I am part of the first generation with front row passes to the world’s dinner table.  Past generations had to settle for whichever ethnic dietary tradition was available.  With the exception of small pockets of ethnic neighborhoods, early American fare up to the fifties could be considered a contestant in the most blasé tasting food in the world (behind the British).    Thanks to our notable ethnic diversity, ease of crossing borders, and pioneers like Julia Childs, James Beard, and Craig Claiborne, our part of the gastronomic world began to discover more to eating than meat and potatoes.

Back to the article of what we’ll be eating in 35 years, my favorite entries said much about what was on the mind of the contributor.  Anthony Bourdain drew a picture of an insect.  A designer cleverly played on words with “Pharm to Table”, a display hypodermic needles filled with sustenance.  A pastry chef offered a colorful presentation of pills, and called it Supplemental.  How very George Jetson.  A three-dimensional printer style meal made me think of Star Trek’s replicator. One entry was a “deep-fried” paper plate.  Now that’s ironic.

Tuning the crystal ball further in the future, it is easy to imagine, but hard to guess, where we’ll be in two hundred years.  Will we be closer to the dream of an idealistic future world where conflict, starvation, and poverty are things of the past?  Will Mother Earth still have clean skies and pristine waters, or blanketed in the result of our environmental excess? Will we experience a calamity of the cosmos or nature? Will our swelling human existence in sheer numbers overcrowd resources necessary to sustain us?

These questions will determine what’s on our plate.

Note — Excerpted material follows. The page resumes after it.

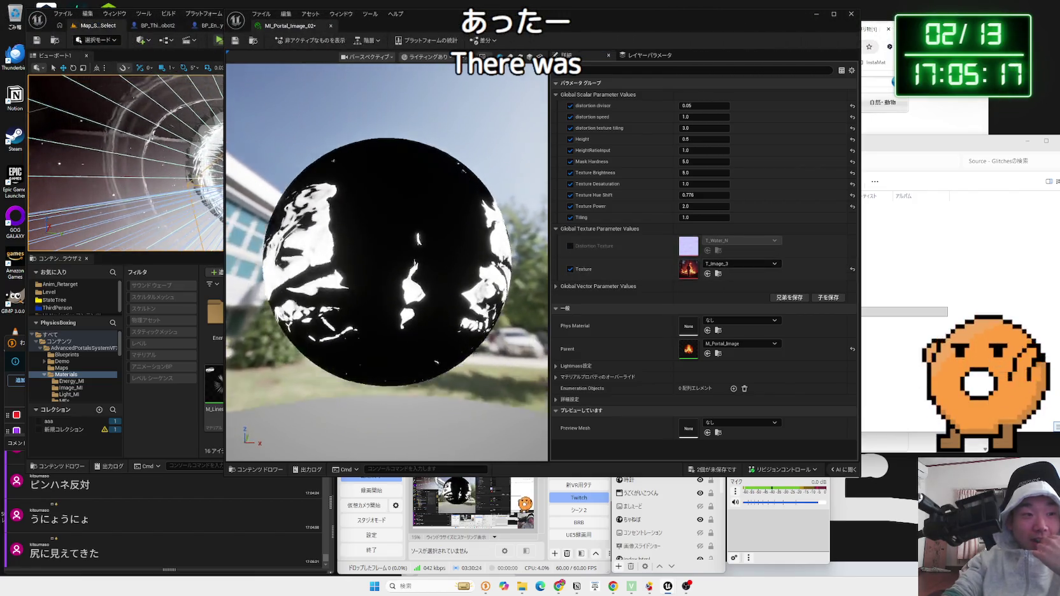
# Browse the Texture parameter's choices and locate T_Image_3, leaving the texture unchanged
pyautogui.click(722, 265)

Grafvision – DepositPhotos.com

Grafvision – DepositPhotos.com

To preserve the fun spirit in which F&W’s plate project was fostered, I’ll offer a glass-half-full prediction of my own.  Manufactured food will be a part of our future.  As much as we relish organic farm to table, it is a way to ensure we avoid a Malthusian event if human population swells beyond the natural food chain. We may discover it to be a good thing, and if done well, minus the hyper-charged outrage of GMO food.  I love the three-dimensional printer concept of food preparation, which could also be visually appealing.  I hope that it leaves a little room to nurture organic agriculture, so we never forget how wonderful great-great-grandma’s pasta sauce tasted.

In my current dystopian project where population is a fraction of what it is today, a socialist government ensures availability of basic foodstuffs. What makes it palatable is a cottage industry of family-run agriculture to preserve culinary diversity.

Oh, I forgot.  Bugs.  I’m betting it’ll be big.  Bourdain’s on to something.

Marcel Braendli – DepositPhotos.com

Marcel Braendli – DepositPhotos.com

What do you think will be on the dinner table in two hundred years?